By Ted Aldwin Ong
Saturday, September 08, 2007
I FIND some sense in the statements of Albay Representative Edcel Lagman, chairman of the House Appropriations Committee, when he said that “”If we want to sustain and enhance the economic gains we have achieved and ensure that our people will truly reap the benefits of economic growth, we have to first resolve the twin problems of a ballooning population and huge debt service.”
Debt servicing has been eating almost 50 percent of national budget through automatic appropriations. The Arroyo regime is considered the run away winner as far as debt accumulation is concerned in financing its government among post 1986 EDSA administrations The Arroyo is also the record holder in terms of debt payments. In such a short period of time Mrs. Arroyo has borrowed a total of P2.82 trillion in while paying a total of P2.83 trillion.
While Representative Lagman expressed a significant point on the impact of debt servicing to economic growth, it needs to take an important step by looking into the legitimacy or illegitimacy of government debts especially the contracts entered by the Arroyo regime.
It is undeniable that the national government has entered into numerous projects which proved to be disadvantageous to the Filipino people. At the end, it is the people – the taxpayers, who bare the responsibility of paying anomalous projects. Ultimately, it is also the people who suffer the lack of appropriations for social services because debt servicing automatically absorb a big chunk of the national budget.
Let us look into the concept of the illegitimacy of debt in order for us to fully understand why some projects are by nature illegitimate, thus it must not be paid by taxpayers.
Lidy Nacpil, coordinator of Jubilee South-Asia Pacific Movement on Debt and Development who is also the vice-president of the Freedom from Debt Coalition-Philippines, has thoroughly discussed the concept of illegitimate debts.

◆ Work request 1
According to the debt column, roughly what share of the national budget has debt servicing been eating?
◆ Work request 2
Please rewrite the debt column between "While Representative Lagman" and "the national budget.", inclusive, putting "citizens" in place of "taxpayers".

◆ Extracted entries
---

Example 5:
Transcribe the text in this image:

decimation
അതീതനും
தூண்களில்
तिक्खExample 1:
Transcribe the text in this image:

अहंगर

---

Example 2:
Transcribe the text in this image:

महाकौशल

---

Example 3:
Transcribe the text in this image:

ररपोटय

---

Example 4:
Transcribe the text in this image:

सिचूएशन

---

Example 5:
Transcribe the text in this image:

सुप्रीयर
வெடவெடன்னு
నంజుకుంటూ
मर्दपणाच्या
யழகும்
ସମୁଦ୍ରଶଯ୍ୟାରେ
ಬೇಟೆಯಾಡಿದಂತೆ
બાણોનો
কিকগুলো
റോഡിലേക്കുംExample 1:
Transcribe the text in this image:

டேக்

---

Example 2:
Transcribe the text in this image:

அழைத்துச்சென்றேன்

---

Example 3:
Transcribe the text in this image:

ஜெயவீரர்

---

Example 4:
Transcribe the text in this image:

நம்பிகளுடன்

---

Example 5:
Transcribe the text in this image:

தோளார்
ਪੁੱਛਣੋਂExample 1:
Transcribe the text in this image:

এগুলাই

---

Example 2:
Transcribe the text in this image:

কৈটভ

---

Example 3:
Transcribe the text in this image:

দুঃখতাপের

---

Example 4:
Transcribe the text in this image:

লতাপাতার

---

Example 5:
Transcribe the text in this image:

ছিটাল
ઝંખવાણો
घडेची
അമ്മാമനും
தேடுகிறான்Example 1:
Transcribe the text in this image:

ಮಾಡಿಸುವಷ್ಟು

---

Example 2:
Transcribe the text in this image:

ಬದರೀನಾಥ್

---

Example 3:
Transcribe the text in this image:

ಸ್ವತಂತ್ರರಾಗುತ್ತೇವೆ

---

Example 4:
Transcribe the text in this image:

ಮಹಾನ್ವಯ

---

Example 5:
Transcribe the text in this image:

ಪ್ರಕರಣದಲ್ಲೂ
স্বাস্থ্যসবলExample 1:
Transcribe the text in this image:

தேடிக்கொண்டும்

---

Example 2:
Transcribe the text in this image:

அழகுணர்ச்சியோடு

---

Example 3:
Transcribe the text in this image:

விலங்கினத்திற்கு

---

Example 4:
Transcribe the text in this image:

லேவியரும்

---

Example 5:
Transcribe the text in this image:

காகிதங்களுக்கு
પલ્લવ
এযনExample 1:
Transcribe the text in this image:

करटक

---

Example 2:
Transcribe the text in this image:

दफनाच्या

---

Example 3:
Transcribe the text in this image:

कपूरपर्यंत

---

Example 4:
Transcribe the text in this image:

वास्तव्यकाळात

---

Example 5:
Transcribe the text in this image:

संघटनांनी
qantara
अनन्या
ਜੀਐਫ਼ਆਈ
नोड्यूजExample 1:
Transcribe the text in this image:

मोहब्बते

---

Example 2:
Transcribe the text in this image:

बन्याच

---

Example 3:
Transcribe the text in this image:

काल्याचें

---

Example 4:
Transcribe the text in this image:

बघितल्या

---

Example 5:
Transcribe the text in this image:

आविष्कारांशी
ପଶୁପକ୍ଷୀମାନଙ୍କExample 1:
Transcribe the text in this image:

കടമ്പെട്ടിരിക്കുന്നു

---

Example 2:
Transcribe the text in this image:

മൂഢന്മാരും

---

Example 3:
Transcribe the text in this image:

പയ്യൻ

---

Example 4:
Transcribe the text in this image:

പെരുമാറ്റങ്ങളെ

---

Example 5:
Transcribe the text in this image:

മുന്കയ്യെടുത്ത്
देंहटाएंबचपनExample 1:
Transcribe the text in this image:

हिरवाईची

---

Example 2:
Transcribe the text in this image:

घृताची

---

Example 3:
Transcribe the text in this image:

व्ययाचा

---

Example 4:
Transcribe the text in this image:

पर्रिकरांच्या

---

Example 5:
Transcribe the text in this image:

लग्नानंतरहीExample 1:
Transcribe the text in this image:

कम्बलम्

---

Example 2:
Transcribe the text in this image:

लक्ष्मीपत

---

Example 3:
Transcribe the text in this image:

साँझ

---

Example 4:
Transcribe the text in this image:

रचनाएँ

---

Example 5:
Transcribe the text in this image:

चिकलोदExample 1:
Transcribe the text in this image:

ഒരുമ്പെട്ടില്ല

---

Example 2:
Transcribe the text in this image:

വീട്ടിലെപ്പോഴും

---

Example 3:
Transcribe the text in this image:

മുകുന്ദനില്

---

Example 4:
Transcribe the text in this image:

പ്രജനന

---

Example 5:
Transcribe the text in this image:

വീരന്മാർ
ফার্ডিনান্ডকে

◆ Exercise output 1
Almost 50 percent, through automatic appropriations.

◆ Exercise output 2
While Representative Lagman expressed a significant point on the impact of debt servicing to economic growth, it needs to take an important step by looking into the legitimacy or illegitimacy of government debts especially the contracts entered by the Arroyo regime.
It is undeniable that the national government has entered into numerous projects which proved to be disadvantageous to the Filipino people. At the end, it is the people – the citizens, who bare the responsibility of paying anomalous projects. Ultimately, it is also the people who suffer the lack of appropriations for social services because debt servicing automatically absorb a big chunk of the national budget.